TASK DESCRIPTION:
Output only the stretch of the listing that starts at the line containing "Europe | Total |" and ends at the line containing "0 | 130.00 |", reproduced exactly with both ends.
####
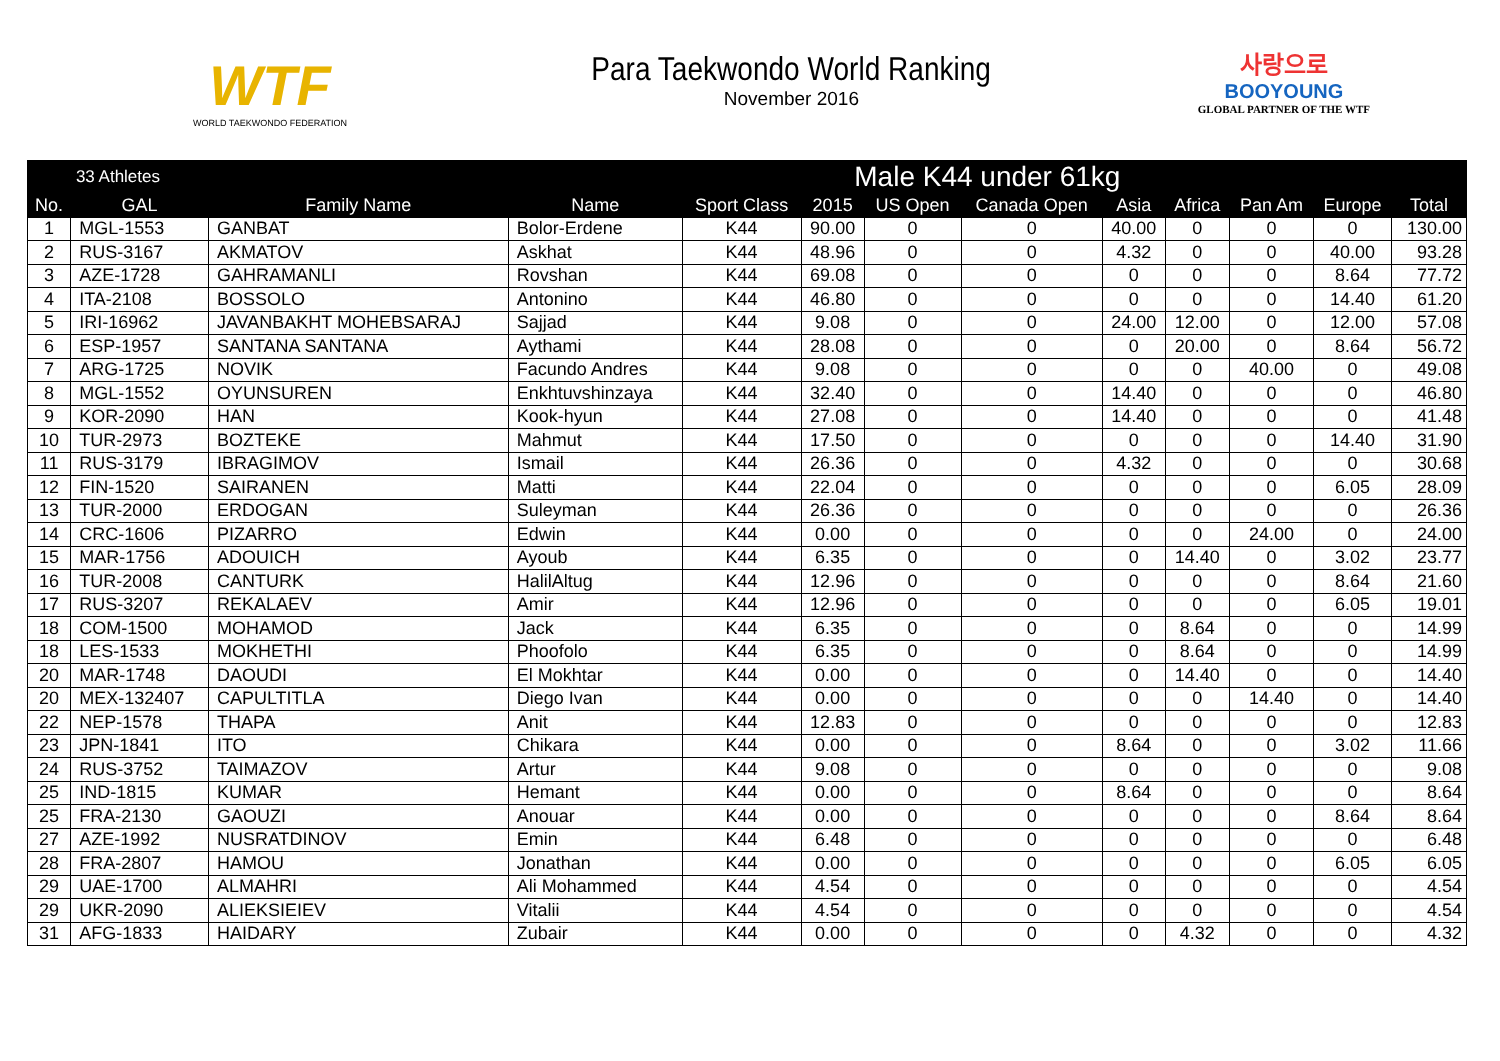WTF
WORLD TAEKWONDO FEDERATION
Para Taekwondo World Ranking
November 2016
사랑으로
BOOYOUNG
GLOBAL PARTNER OF THE WTF
| 33 Athletes | | | Male K44 under 61kg | | | | | | | | | |
| --- | --- | --- | --- | --- | --- | --- | --- | --- | --- | --- | --- | --- |
| No. | GAL | Family Name | Name | Sport Class | 2015 | US Open | Canada Open | Asia | Africa | Pan Am | Europe | Total |
| 1 | MGL-1553 | GANBAT | Bolor-Erdene | K44 | 90.00 | 0 | 0 | 40.00 | 0 | 0 | 0 | 130.00 |
| 2 | RUS-3167 | AKMATOV | Askhat | K44 | 48.96 | 0 | 0 | 4.32 | 0 | 0 | 40.00 | 93.28 |
| 3 | AZE-1728 | GAHRAMANLI | Rovshan | K44 | 69.08 | 0 | 0 | 0 | 0 | 0 | 8.64 | 77.72 |
| 4 | ITA-2108 | BOSSOLO | Antonino | K44 | 46.80 | 0 | 0 | 0 | 0 | 0 | 14.40 | 61.20 |
| 5 | IRI-16962 | JAVANBAKHT MOHEBSARAJ | Sajjad | K44 | 9.08 | 0 | 0 | 24.00 | 12.00 | 0 | 12.00 | 57.08 |
| 6 | ESP-1957 | SANTANA SANTANA | Aythami | K44 | 28.08 | 0 | 0 | 0 | 20.00 | 0 | 8.64 | 56.72 |
| 7 | ARG-1725 | NOVIK | Facundo Andres | K44 | 9.08 | 0 | 0 | 0 | 0 | 40.00 | 0 | 49.08 |
| 8 | MGL-1552 | OYUNSUREN | Enkhtuvshinzaya | K44 | 32.40 | 0 | 0 | 14.40 | 0 | 0 | 0 | 46.80 |
| 9 | KOR-2090 | HAN | Kook-hyun | K44 | 27.08 | 0 | 0 | 14.40 | 0 | 0 | 0 | 41.48 |
| 10 | TUR-2973 | BOZTEKE | Mahmut | K44 | 17.50 | 0 | 0 | 0 | 0 | 0 | 14.40 | 31.90 |
| 11 | RUS-3179 | IBRAGIMOV | Ismail | K44 | 26.36 | 0 | 0 | 4.32 | 0 | 0 | 0 | 30.68 |
| 12 | FIN-1520 | SAIRANEN | Matti | K44 | 22.04 | 0 | 0 | 0 | 0 | 0 | 6.05 | 28.09 |
| 13 | TUR-2000 | ERDOGAN | Suleyman | K44 | 26.36 | 0 | 0 | 0 | 0 | 0 | 0 | 26.36 |
| 14 | CRC-1606 | PIZARRO | Edwin | K44 | 0.00 | 0 | 0 | 0 | 0 | 24.00 | 0 | 24.00 |
| 15 | MAR-1756 | ADOUICH | Ayoub | K44 | 6.35 | 0 | 0 | 0 | 14.40 | 0 | 3.02 | 23.77 |
| 16 | TUR-2008 | CANTURK | HalilAltug | K44 | 12.96 | 0 | 0 | 0 | 0 | 0 | 8.64 | 21.60 |
| 17 | RUS-3207 | REKALAEV | Amir | K44 | 12.96 | 0 | 0 | 0 | 0 | 0 | 6.05 | 19.01 |
| 18 | COM-1500 | MOHAMOD | Jack | K44 | 6.35 | 0 | 0 | 0 | 8.64 | 0 | 0 | 14.99 |
| 18 | LES-1533 | MOKHETHI | Phoofolo | K44 | 6.35 | 0 | 0 | 0 | 8.64 | 0 | 0 | 14.99 |
| 20 | MAR-1748 | DAOUDI | El Mokhtar | K44 | 0.00 | 0 | 0 | 0 | 14.40 | 0 | 0 | 14.40 |
| 20 | MEX-132407 | CAPULTITLA | Diego Ivan | K44 | 0.00 | 0 | 0 | 0 | 0 | 14.40 | 0 | 14.40 |
| 22 | NEP-1578 | THAPA | Anit | K44 | 12.83 | 0 | 0 | 0 | 0 | 0 | 0 | 12.83 |
| 23 | JPN-1841 | ITO | Chikara | K44 | 0.00 | 0 | 0 | 8.64 | 0 | 0 | 3.02 | 11.66 |
| 24 | RUS-3752 | TAIMAZOV | Artur | K44 | 9.08 | 0 | 0 | 0 | 0 | 0 | 0 | 9.08 |
| 25 | IND-1815 | KUMAR | Hemant | K44 | 0.00 | 0 | 0 | 8.64 | 0 | 0 | 0 | 8.64 |
| 25 | FRA-2130 | GAOUZI | Anouar | K44 | 0.00 | 0 | 0 | 0 | 0 | 0 | 8.64 | 8.64 |
| 27 | AZE-1992 | NUSRATDINOV | Emin | K44 | 6.48 | 0 | 0 | 0 | 0 | 0 | 0 | 6.48 |
| 28 | FRA-2807 | HAMOU | Jonathan | K44 | 0.00 | 0 | 0 | 0 | 0 | 0 | 6.05 | 6.05 |
| 29 | UAE-1700 | ALMAHRI | Ali Mohammed | K44 | 4.54 | 0 | 0 | 0 | 0 | 0 | 0 | 4.54 |
| 29 | UKR-2090 | ALIEKSIEIEV | Vitalii | K44 | 4.54 | 0 | 0 | 0 | 0 | 0 | 0 | 4.54 |
| 31 | AFG-1833 | HAIDARY | Zubair | K44 | 0.00 | 0 | 0 | 0 | 4.32 | 0 | 0 | 4.32 |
####
RESULT:
| No. | GAL | Family Name | Name | Sport Class | 2015 | US Open | Canada Open | Asia | Africa | Pan Am | Europe | Total |
| 1 | MGL-1553 | GANBAT | Bolor-Erdene | K44 | 90.00 | 0 | 0 | 40.00 | 0 | 0 | 0 | 130.00 |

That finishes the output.